Ho trovato interessanti i risultati di questo Progetto perché hanno permesso di fare un parallelo tra le due esperienze dando voce al vissuto di bambini e ragazzi.
È un dato di realtà che queste due circostanze non possano essere completamente assimilabili ma ci permettono di avvicinarci alla comprensione del vissuto di un bambino chirurgico ospedalizzato e del ruolo fondamentale che la scuola ricopre. Le lezioni non solo spezzano la monotonia della vita ospedaliera ma soprattutto permettono di aprire una finestra verso il mondo esterno, verso ciò che li aspetta una volta tornati a casa: il quotidiano. È altrettanto comprensibile come il vissuto di questi ragazzi possa essere maggiormente positivo rispetto ai pari che a causa dell’emergenza sanitaria sono stati costretti a casa.

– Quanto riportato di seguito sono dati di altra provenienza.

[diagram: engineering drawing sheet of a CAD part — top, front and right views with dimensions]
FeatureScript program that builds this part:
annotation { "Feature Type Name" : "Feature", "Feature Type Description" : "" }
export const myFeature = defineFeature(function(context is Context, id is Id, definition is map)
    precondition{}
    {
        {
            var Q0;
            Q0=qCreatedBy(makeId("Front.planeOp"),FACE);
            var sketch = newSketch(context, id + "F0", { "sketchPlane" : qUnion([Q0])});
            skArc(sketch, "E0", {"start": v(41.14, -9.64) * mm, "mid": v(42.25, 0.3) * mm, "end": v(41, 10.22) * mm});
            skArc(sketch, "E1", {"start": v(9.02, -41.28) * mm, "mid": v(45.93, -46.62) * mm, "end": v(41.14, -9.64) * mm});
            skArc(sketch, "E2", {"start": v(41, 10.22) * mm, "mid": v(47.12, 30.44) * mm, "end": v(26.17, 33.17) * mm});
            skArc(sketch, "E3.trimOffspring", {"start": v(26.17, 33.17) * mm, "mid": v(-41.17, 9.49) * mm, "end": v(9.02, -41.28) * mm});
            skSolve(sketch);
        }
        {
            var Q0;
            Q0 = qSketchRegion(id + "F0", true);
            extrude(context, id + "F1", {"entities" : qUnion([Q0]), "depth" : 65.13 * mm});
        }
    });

La pandemia ha di colpo livellato l’esperienza scolastica di tutti i bambini, palesando le problematiche legate alla didattica a distanza prolungata, alla mancanza di contatti e relazioni con compagni, amici e insegnanti. Quest’argomento, che ultimamente ha sempre più spazio mediatico e importanza nel dibattito pubblico, rappresenta per i bambini ospedalizzati la normalità. Tale condivisa e nuova consapevolezza delle criticità che un’esperienza a distanza può avere sul bambino possa essere uno spunto di riflessione sul vissuto e sulle difficoltà che le famiglie di bambini ospedalizzati affrontano tutti i giorni.
Dott.ssa Alexandra Teodorescu- Responsabile Attività di Reparto di A.B.C.